What you will do -> Copy out, from the data below, each line in which the word "cipher" occurs.

[Records from a data source]
•••

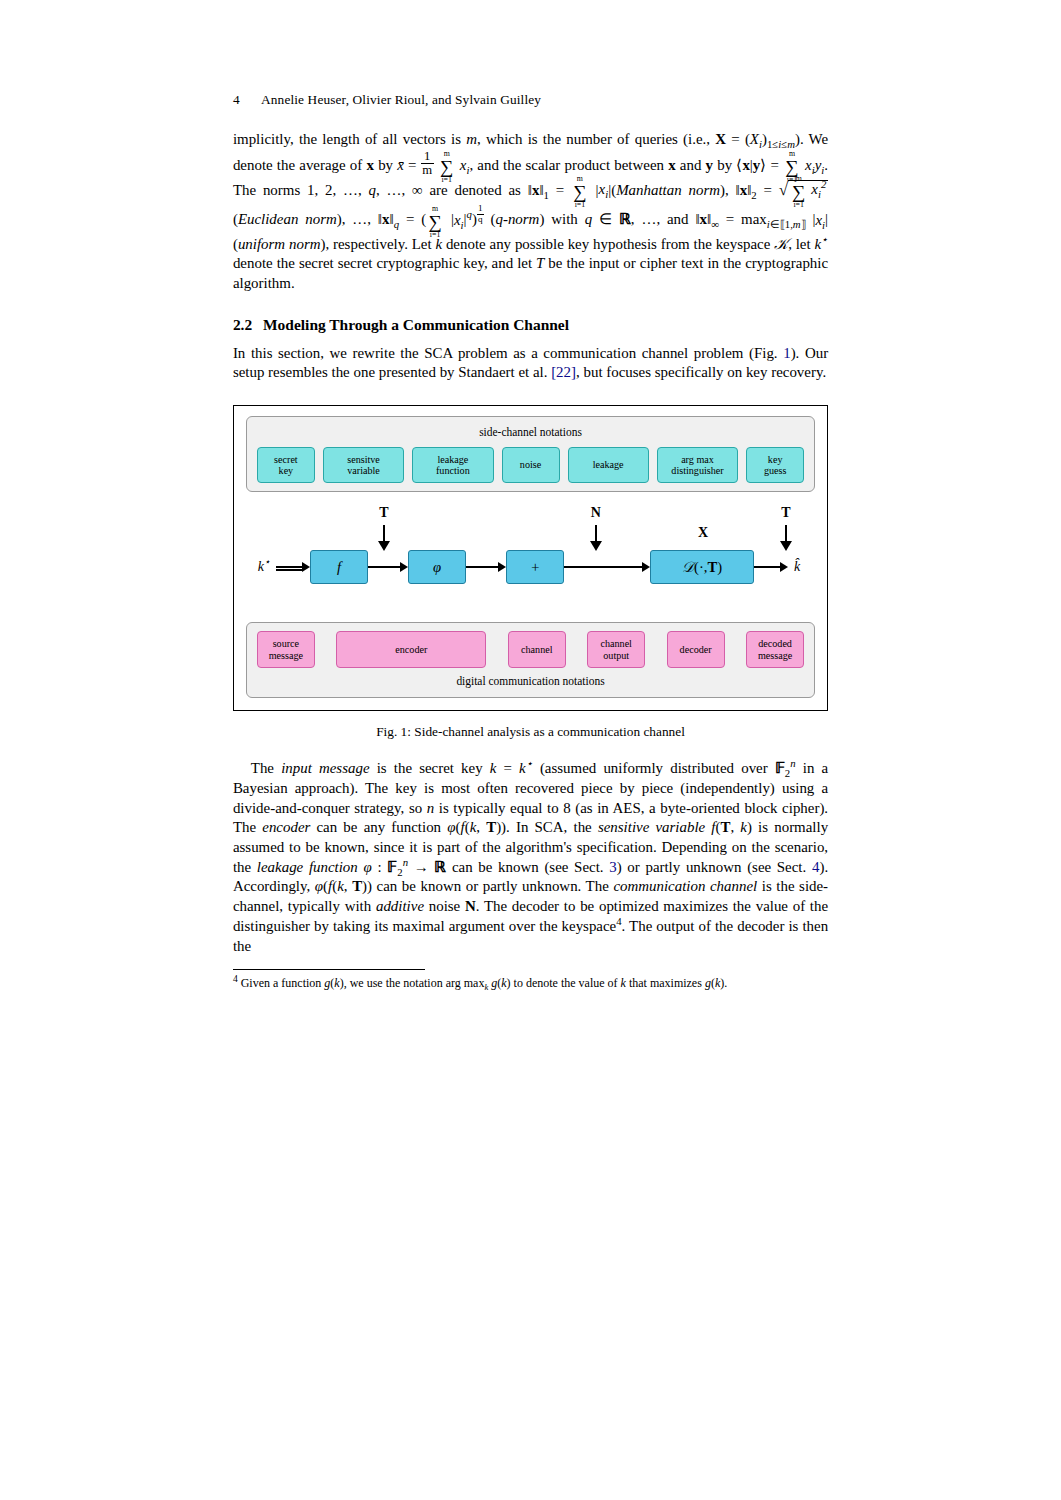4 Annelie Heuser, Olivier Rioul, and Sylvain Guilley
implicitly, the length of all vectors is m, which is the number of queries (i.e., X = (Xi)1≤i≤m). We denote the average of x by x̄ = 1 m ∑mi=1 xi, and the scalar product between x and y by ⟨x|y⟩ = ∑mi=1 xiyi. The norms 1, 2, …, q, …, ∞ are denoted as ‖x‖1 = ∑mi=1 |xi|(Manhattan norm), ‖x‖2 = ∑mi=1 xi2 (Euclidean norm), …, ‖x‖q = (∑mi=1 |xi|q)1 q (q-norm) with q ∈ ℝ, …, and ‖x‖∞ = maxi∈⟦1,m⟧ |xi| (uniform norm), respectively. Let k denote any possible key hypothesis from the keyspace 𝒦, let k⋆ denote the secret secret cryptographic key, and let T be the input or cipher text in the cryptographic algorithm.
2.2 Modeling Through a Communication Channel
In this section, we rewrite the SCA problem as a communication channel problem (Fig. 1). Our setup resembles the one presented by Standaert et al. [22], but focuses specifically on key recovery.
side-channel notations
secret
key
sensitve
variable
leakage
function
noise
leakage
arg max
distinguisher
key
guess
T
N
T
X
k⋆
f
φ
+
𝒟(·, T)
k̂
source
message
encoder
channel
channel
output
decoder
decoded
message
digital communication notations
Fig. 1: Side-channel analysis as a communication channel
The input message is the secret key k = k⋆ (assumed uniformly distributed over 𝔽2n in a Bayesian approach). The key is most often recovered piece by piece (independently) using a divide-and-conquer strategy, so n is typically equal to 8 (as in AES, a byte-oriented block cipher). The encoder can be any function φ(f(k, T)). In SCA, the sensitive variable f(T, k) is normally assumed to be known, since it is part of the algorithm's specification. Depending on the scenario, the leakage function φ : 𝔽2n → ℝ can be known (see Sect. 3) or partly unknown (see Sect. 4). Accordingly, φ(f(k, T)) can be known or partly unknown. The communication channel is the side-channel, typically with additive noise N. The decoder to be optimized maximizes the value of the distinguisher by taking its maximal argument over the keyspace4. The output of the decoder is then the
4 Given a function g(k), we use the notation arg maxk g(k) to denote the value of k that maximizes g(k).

•••

Exercise result ->
implicitly, the length of all vectors is m, which is the number of queries (i.e., X = (Xi)1≤i≤m). We denote the average of x by x̄ = 1 m ∑mi=1 xi, and the scalar product between x and y by ⟨x|y⟩ = ∑mi=1 xiyi. The norms 1, 2, …, q, …, ∞ are denoted as ‖x‖1 = ∑mi=1 |xi|(Manhattan norm), ‖x‖2 = ∑mi=1 xi2 (Euclidean norm), …, ‖x‖q = (∑mi=1 |xi|q)1 q (q-norm) with q ∈ ℝ, …, and ‖x‖∞ = maxi∈⟦1,m⟧ |xi| (uniform norm), respectively. Let k denote any possible key hypothesis from the keyspace 𝒦, let k⋆ denote the secret secret cryptographic key, and let T be the input or cipher text in the cryptographic algorithm.
The input message is the secret key k = k⋆ (assumed uniformly distributed over 𝔽2n in a Bayesian approach). The key is most often recovered piece by piece (independently) using a divide-and-conquer strategy, so n is typically equal to 8 (as in AES, a byte-oriented block cipher). The encoder can be any function φ(f(k, T)). In SCA, the sensitive variable f(T, k) is normally assumed to be known, since it is part of the algorithm's specification. Depending on the scenario, the leakage function φ : 𝔽2n → ℝ can be known (see Sect. 3) or partly unknown (see Sect. 4). Accordingly, φ(f(k, T)) can be known or partly unknown. The communication channel is the side-channel, typically with additive noise N. The decoder to be optimized maximizes the value of the distinguisher by taking its maximal argument over the keyspace4. The output of the decoder is then the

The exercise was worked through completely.